#### Page-level text extractions:
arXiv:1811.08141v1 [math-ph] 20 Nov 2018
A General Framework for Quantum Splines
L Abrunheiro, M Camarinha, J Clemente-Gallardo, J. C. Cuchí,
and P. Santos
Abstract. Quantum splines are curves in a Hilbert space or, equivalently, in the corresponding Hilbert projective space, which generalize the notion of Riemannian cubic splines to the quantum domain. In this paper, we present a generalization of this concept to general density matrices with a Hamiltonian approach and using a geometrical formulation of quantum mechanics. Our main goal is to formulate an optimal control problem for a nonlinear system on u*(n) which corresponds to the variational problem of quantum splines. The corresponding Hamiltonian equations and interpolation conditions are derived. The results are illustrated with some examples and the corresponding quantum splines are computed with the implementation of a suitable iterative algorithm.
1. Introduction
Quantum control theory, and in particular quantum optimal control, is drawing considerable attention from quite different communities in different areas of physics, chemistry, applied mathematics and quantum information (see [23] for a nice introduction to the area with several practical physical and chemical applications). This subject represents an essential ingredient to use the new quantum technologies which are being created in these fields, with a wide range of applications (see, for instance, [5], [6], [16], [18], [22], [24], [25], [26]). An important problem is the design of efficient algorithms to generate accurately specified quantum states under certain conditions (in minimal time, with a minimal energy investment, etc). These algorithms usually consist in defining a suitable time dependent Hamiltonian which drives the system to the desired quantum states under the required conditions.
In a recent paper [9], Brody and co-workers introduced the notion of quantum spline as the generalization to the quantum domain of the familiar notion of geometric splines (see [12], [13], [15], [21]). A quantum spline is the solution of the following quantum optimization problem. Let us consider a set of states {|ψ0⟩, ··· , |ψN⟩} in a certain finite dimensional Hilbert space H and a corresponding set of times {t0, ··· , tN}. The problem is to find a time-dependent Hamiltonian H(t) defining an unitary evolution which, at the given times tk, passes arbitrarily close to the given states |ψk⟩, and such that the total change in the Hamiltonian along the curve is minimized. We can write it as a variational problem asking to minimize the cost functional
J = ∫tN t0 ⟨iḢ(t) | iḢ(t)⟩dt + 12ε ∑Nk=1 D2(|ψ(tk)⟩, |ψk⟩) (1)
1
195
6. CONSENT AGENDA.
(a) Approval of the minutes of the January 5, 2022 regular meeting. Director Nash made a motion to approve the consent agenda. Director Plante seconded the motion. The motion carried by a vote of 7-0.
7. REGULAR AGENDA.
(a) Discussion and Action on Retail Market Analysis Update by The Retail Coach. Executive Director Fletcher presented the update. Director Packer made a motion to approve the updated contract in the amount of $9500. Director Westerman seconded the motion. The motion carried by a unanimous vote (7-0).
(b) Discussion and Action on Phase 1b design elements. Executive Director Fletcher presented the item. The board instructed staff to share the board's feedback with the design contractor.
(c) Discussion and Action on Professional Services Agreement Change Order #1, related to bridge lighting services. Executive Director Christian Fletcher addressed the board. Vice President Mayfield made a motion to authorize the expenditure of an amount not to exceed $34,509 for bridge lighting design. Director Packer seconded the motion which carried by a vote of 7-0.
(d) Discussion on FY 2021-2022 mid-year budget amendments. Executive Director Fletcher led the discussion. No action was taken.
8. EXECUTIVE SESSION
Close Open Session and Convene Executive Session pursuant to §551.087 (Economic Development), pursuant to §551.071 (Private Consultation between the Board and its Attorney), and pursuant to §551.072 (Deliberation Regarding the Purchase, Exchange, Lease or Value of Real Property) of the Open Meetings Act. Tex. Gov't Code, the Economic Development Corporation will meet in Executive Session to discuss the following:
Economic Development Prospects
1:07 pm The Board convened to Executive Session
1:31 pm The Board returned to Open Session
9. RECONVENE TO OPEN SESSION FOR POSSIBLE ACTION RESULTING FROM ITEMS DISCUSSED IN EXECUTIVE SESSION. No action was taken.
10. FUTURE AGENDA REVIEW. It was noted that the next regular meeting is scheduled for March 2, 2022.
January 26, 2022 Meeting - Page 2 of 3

#### Required work:
Which lines of the records above contain the word "January"? Copy each of them.

#### Answer below:
(a) Approval of the minutes of the January 5, 2022 regular meeting. Director Nash made a motion to approve the consent agenda. Director Plante seconded the motion. The motion carried by a vote of 7-0.
January 26, 2022 Meeting - Page 2 of 3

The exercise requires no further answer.